Travail demandé |
(1) D'après le texte sur Gerda Taro, dans quelle ville et en quelle année est-elle née ?
(2) Rédigez la suite du texte sur Gerda Taro à partir de sa dernière phrase.

Texte de la page |
——————————

En plaçant un décor aussi poignant dès le premier chapitre, l’auteur donne la note ; celle de la beauté des sentiments au milieu des affres de la guerre. Un fait qui pourrait être considéré comme relativement fréquent (je n’ose pas dire terriblement commun) mais qui, dès les chapitres suivants, retrace la vie de personnages hors du commun ; la vie de passionnés au milieu des monstruosités des guerres.
Retournons à Paris en août 1936, pour mieux nous imprégner de l’ambiance de l’époque et du chemin parcouru par l’héroïne et son entourage ; au printemps le front populaire a gagné les élections.
Gerda Taro, née Pohorylle, a vu le jour à Stuttgart en Allemagne en 1910. Très tôt elle devient militante antinazie et va fuir cette ville, en raison des exactions du parti national-socialiste. Elle vit quelques temps à Leipzig mais devra finalement quitter l’Allemagne tant le nazisme monte en puissance. Elle a été emprisonnée par la Gestapo. Elle sent déjà que Mussolini, Franco et Hitler vont s’unir pour le pire.
« Là où l’on brûle des livre, on finit par brûler des hommes. » Heinrich Heine.
Point de chute Paris et tout ce que cette ville peut drainer d’extraordinaire et d’attirant. Elle a alors 26 ans et va côtoyer des artistes haut en couleur ; des écrivains, des poètes, des journalistes, des photographes et quelques autres intellectuels. Dans son sillage nous verrons Paul Nizan, poète et patron de presse, Robert Capa photographe hongrois exilé à Paris et compagnon de Gerda, ou encore Louis Aragon, Arthur Koestler ou Jonathan Werner journaliste canadien également amant de Gerda.

——————————

Matériel présenté |
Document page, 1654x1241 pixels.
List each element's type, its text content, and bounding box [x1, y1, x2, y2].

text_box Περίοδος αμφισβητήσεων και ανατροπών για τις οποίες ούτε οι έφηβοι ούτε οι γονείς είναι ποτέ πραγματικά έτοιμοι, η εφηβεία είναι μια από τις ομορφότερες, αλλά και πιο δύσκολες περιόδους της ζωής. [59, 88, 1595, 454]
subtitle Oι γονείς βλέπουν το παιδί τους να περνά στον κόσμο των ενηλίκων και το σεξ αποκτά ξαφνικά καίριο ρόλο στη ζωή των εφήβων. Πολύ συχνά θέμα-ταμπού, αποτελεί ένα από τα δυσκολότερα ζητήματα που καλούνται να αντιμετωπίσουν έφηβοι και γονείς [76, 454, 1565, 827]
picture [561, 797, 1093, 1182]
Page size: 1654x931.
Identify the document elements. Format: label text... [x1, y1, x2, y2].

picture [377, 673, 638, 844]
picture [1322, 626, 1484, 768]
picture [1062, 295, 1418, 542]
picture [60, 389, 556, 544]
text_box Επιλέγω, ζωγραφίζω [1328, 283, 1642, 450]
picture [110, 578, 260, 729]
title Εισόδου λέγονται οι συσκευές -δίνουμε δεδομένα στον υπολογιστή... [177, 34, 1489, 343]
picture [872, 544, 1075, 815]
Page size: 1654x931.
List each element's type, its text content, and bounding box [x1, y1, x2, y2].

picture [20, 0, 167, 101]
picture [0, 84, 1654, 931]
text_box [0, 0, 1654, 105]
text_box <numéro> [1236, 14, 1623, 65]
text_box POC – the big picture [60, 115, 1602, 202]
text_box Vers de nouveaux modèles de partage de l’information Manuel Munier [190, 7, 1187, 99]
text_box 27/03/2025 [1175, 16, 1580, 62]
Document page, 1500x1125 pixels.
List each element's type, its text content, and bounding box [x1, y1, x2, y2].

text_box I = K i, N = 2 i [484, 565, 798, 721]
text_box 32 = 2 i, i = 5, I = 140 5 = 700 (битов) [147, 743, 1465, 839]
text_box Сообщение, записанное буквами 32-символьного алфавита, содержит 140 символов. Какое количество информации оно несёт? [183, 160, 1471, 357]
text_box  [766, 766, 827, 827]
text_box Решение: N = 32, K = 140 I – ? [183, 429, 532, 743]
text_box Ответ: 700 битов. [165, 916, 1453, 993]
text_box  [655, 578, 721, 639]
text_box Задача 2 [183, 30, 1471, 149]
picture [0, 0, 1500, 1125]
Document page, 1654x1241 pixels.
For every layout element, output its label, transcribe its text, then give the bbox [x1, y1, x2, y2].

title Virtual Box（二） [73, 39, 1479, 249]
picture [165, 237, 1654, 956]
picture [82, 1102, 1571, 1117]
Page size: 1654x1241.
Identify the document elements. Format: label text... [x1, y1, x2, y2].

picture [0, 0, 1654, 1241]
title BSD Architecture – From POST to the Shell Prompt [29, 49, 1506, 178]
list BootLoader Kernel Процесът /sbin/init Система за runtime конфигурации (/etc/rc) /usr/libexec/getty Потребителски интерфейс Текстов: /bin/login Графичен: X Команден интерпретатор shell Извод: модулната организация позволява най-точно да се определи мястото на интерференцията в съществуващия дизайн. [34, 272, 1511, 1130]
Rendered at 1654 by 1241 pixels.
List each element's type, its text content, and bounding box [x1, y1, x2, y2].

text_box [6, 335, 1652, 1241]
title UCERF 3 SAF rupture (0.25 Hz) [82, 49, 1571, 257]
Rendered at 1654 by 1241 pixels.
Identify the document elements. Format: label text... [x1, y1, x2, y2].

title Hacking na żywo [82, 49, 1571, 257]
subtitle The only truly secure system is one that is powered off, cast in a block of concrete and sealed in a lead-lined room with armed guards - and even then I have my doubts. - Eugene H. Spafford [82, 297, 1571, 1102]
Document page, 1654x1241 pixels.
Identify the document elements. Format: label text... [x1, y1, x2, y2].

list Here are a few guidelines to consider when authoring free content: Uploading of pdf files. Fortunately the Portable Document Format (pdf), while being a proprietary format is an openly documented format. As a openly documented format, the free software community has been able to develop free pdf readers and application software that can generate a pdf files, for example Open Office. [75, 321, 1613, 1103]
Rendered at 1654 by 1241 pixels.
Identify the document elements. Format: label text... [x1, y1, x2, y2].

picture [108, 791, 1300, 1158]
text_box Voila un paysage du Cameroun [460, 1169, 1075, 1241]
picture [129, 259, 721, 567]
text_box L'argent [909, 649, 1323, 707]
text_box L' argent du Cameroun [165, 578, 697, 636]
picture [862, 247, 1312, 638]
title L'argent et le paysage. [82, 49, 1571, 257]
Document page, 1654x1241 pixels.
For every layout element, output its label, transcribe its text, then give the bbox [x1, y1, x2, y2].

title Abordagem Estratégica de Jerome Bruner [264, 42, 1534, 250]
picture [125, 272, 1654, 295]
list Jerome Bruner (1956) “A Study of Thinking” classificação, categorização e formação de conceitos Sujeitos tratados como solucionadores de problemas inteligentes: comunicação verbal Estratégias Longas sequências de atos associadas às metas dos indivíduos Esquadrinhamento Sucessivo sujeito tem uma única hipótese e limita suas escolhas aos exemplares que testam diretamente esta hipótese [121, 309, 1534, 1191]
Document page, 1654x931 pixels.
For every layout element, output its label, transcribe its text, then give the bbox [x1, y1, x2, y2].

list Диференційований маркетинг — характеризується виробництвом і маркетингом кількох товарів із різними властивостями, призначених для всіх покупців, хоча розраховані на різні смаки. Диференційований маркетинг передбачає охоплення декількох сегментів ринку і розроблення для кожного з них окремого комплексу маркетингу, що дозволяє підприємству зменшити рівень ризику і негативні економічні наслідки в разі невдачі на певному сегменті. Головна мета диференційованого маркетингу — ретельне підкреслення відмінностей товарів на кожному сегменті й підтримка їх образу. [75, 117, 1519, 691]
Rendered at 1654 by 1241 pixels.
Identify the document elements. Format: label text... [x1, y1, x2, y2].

——————————

Réponses |
(1) Elle est née à Stuttgart, en Allemagne, en 1910.

(2)
On croisera ainsi des figures dont l’histoire nous reparlera encore un long moment après cette guerre d’Espagne. Je pense entre autre à Willy Brant, ami de Gerda qui, voyageant entre Norvège et Paris, finira par mettre sur pieds un réseau d’envergure, le SAP ; il n’a alors que 23 ans.
« Il est entré dans la clandestinité à la vitesse de l’éclair et doit assumer un rôle de militant de l’ombre. »
La densité du roman est telle qu’on ne pense pas ne passer qu’une année aux côtés de cette grande photographe de guerre dont on dira qu’elle est la première femme photographe à mourir sur le front. Elle suivait les soldats républicains et des volontaires madrilènes. Elle devine que les staliniens ont joué un rôle certain dans l’avènement de Franco. Elle s’est voulue libre de tout choisir, pareillement sa vie amoureuse et le fait d’aimer deux hommes en même temps, que de militer pour les droits et la liberté des hommes.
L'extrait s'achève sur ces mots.